A new wave of Spanish filmmakers is making its mark


MADRID, Spain -- Hands-down one of Spain's hottest directors, Alex de la Iglesia has steadily carved out a name for himself during the past decade by turning out colorful, often bloody outings laced with dark humor and biting satire. After reaping commercial and critical success with titles like last year's "The Oxford Murders" and 2006's "Crimen Ferpecto," de la Iglesia's adventurous take on genre conventions frequently leads to comparisons with helmers like Peter Jackson and Guillermo del Toro.

So what does it mean that a cult director like this was handed the reigns in May to Spain's staid Film Academy? For many, it was a signal that the time had come to shake things up in a filmmaking world that has stuck to the status quo for far too long.

De la Iglesia's election was part of a larger reshuffling following the appointment of then-Film Academy president Angeles Gonzalez-Sinde as culture minister. Gonzalez-Sinde's rise signaled a breath of fresh air for the industry as it saw one of its own take the country's top culture post.

New faces like these make it clear that a major overhaul of the Spanish film industry is under way.

"They bring fresh blood, which is always necessary to keep abreast of the changes in the market," says Beatriz Setuain, head of sales at Imagina International Sales.

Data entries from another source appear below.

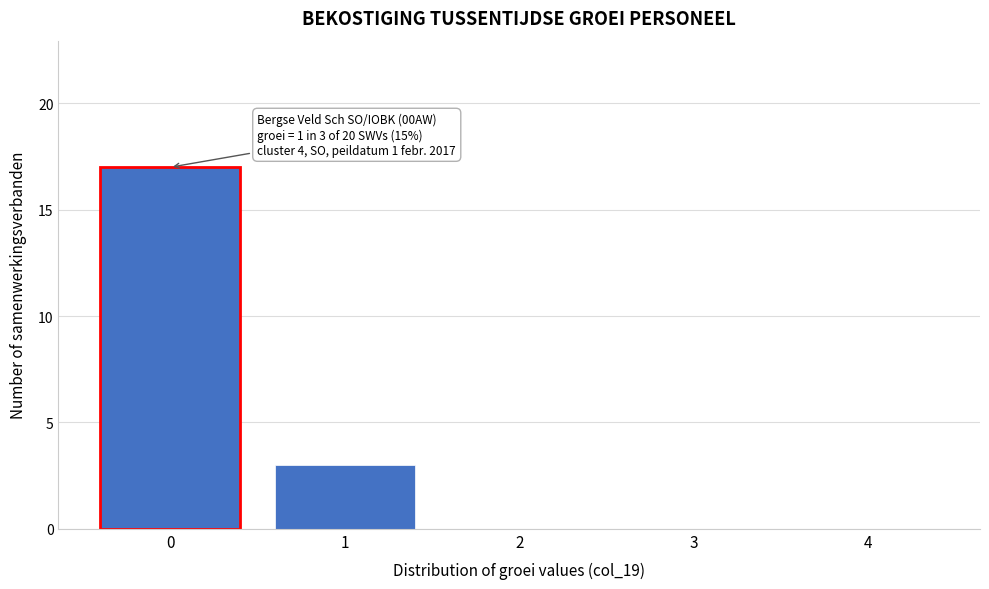

Reading right to left, transcribe all the data shown in this chart.

4=0	3=0	2=0	1=3	0=17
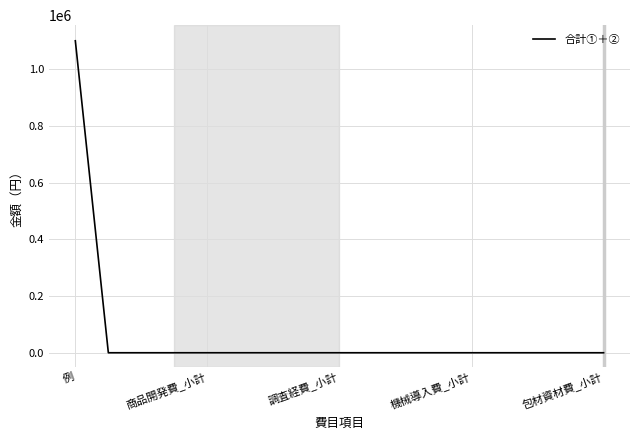

Reading left to right, list all the values displayed in this chart.

1100000	0	0	0	0	0	0	0	0	0	0	0	0	0	0	0	0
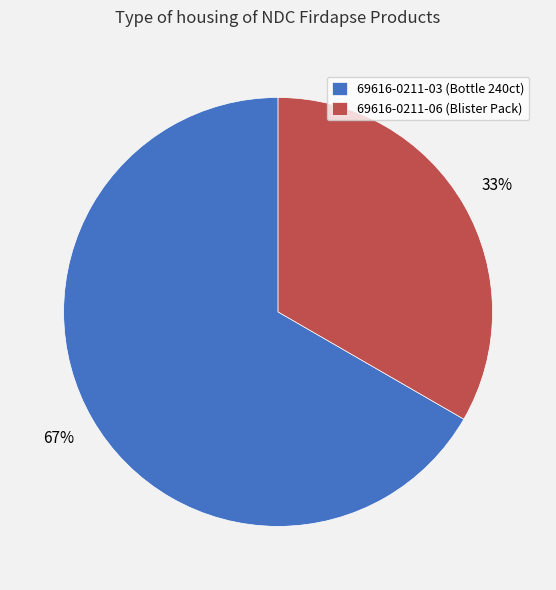

Which slice is the largest?

69616-0211-03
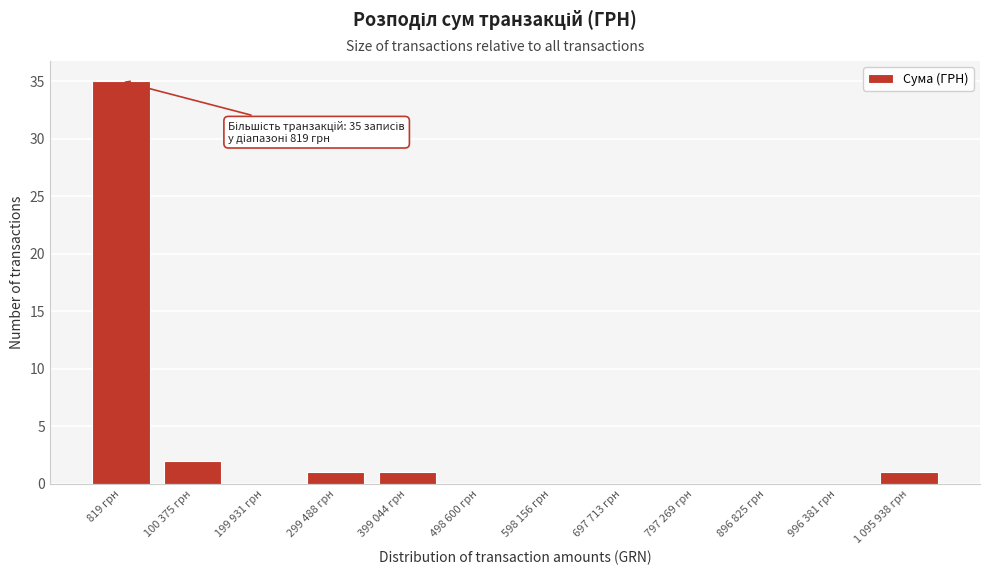

Reading right to left, list all the values displayed in this chart.

1 095 938 грн=1	996 381 грн=0	896 825 грн=0	797 269 грн=0	697 713 грн=0	598 156 грн=0	498 600 грн=0	399 044 грн=1	299 488 грн=1	199 931 грн=0	100 375 грн=2	819 грн=35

In his electoral program, de la Iglesia appealed to his colleagues to change the traditional Spanish production philosophy, which refuses to see film as a product that must increasingly compete with the Internet and gaming.

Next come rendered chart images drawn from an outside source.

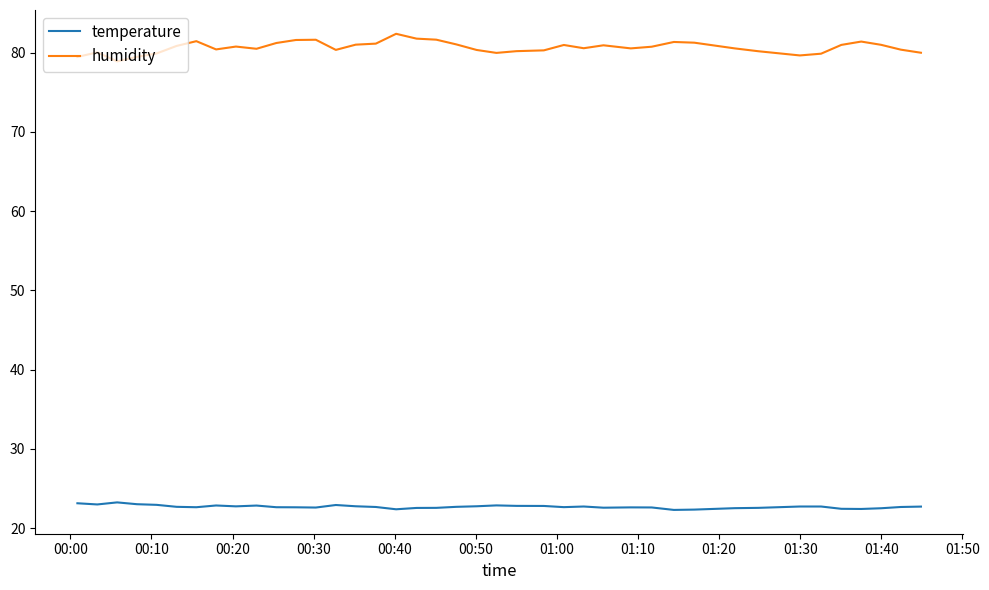

True or false: temperature and humidity cross at least once.

False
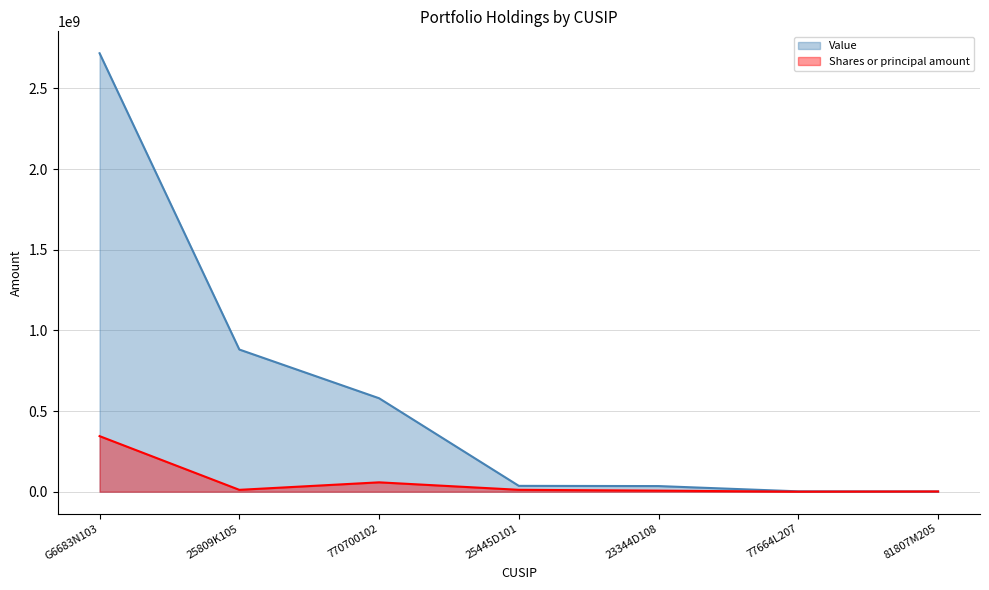

What is the sum of all Shares or principal amount values?

434182460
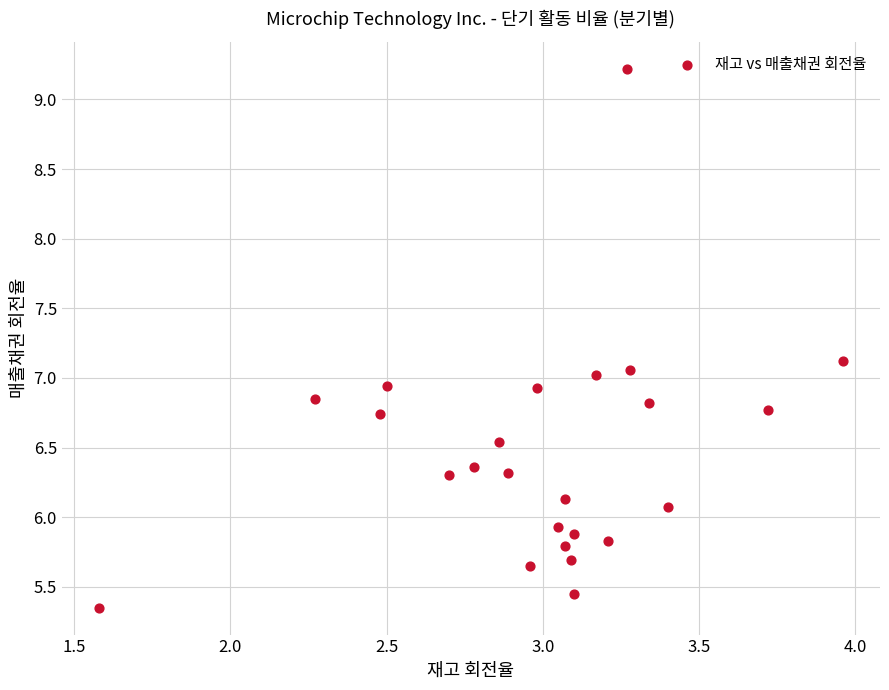

What is the range of Y values (max minus min)?

3.9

De la Iglesia says the time has come for producers and filmmakers to work with distributors and exhibitors in an effort to lure Spanish moviegoers back to the

multiplex -- a tall order, given that Spain's boxoffice take in the first half of this year was a mere €28.5 million

($42 million) for domestic product, with slightly less than 5 million tickets sold. That was a humble 10% of total domestic theatrical earnings.

"Does a film exist if no one sees it? I don't think so," de la Iglesia says. "(The distribution and exhibition sectors) are an essential part of the movie business. If we listen to them, we can improve the commercial future of the films and the professionals that live off this."

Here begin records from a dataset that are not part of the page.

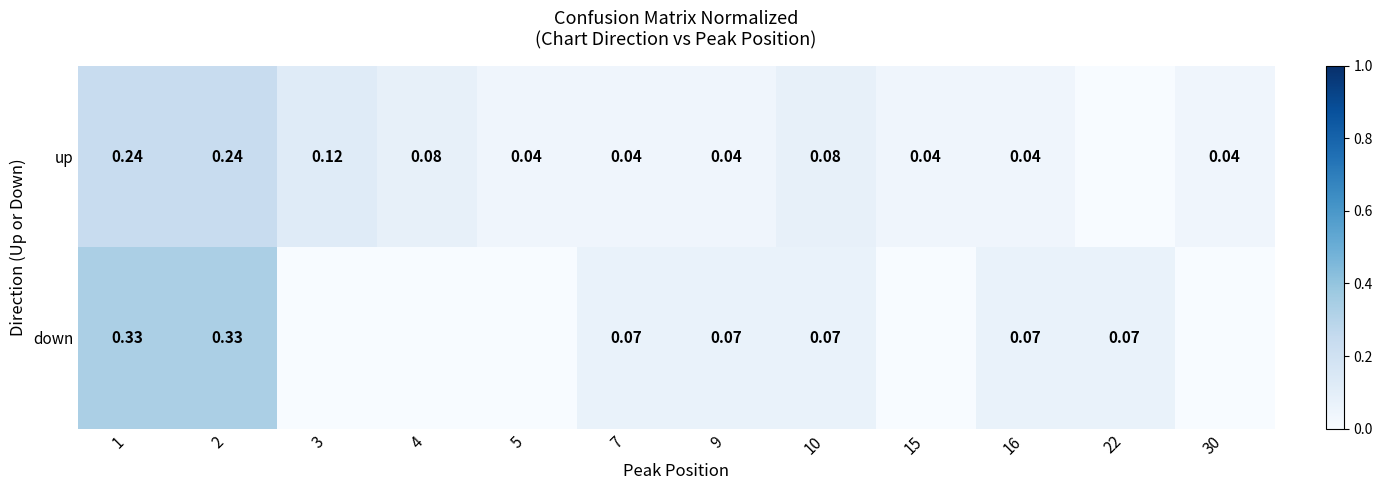

True or false: down has a value of 0.1 at 9.

True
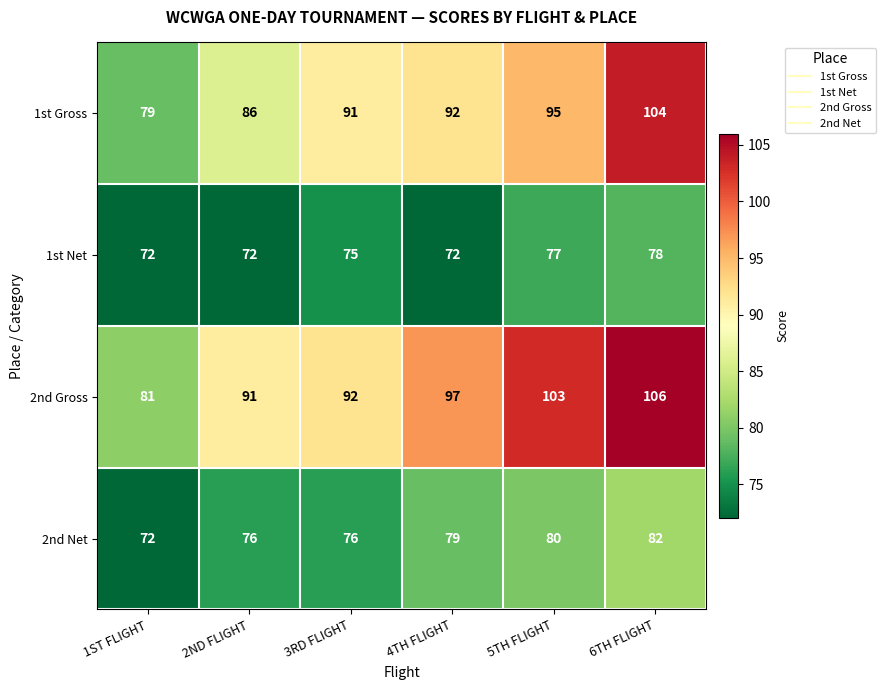

Count the number of categories in the chart.

6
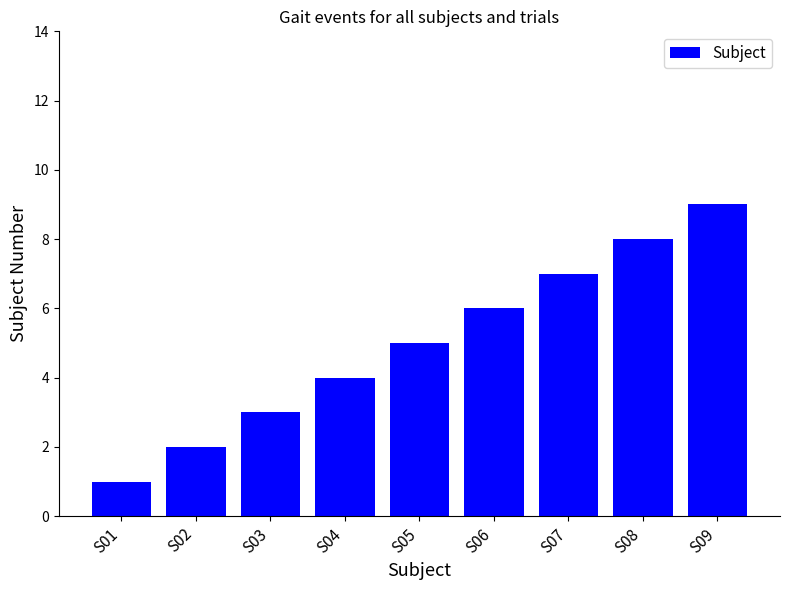

What is the greatest value displayed?

9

"What I learned in Communication 101 was (that) to communicate you need not just a message, but also a receiver," adds Gustavo Ferrada, head of pubcaster

Television Espanola's film department. "It might be a small audience, even a marginalized one. But you have to want to find the film's audience."

This seems increasingly likely to happen with the new powers in place.

Even before last spring's reshuffle, however, the winds of change had been blowing through Spain as a new generation of producers, schooled abroad, started to rise through the ranks of TV broadcasters, with a far more market-friendly approach than previous generations.

"There is definitely a generational renewal going on," says producer Ignacio Salazar-Simpson. "Those of us in our 30s and 40s are comfortable talking business on international ventures. In order to make more successful films, we have to stop just co-producing with ourselves and look beyond our borders."

Foremost among those looking beyond Spain's borders are Mod Producciones' Fernando Bovaira and Telecinco Cinema's Alvaro Augustin, producers of the latest hit from Spanish wunderkind Alejandro Amenabar ("Open Your Eyes"), the €50 million ($74 million) English-language epic "Agora," expected to bolster Spain's slumped boxoffice sales for second-half 2009 after having the best opening of any movie in Spain so far this year.

Another obvious new generation product is Ignacio Perez Dolset, producer of Ilion Animation Studios' €60 million ($87 million) "Planet 51," which Sony plans to release in the U.S. in November. With a script by "Shrek's" Joe Stillman and lead voices by Dwayne "The Rock" Johnson and Jessica Biel, "Planet" clearly targets the international audience.

"Take a look at the boxoffice. The common denominator is young people," says Francisco Ramos, producer of Spain's biggest sleeper this year, "Sex, Party and Lies." "Why are we making theatrical films aimed at older audiences? That ignores the whole wave of TV-bred actors and audiences, not to mention the key to financing a film."

The key to finance may come outside Spain. With TV financing for independent projects coming primarily from the pubcaster Television Espanola and exhibition windows becoming increasingly tricky, many new-generation producers are looking overseas for money.

"Between the fact that it's extremely difficult to release a Spanish film in Spain and to sell it abroad, it has become obvious that the only way to succeed is to open up to the rest of the world," Zip Films CEO Jordi Rediu says.

With a new generation of producers in place, legislation to strengthen their product under way and a fresh batch of forward-thinking players in key government positions, the ripples we are seeing now may be just the beginning of a wave of change. Without it, the future looks uncertain if Spain wants to hold onto its younger moviegoers.

"We share today's cultural cues," says Jorge Tuca, Telecinco Cinema's Director of Feature Films Development. "And you need to talk that same language to reach an audience that is downloading films and playing on the Wii."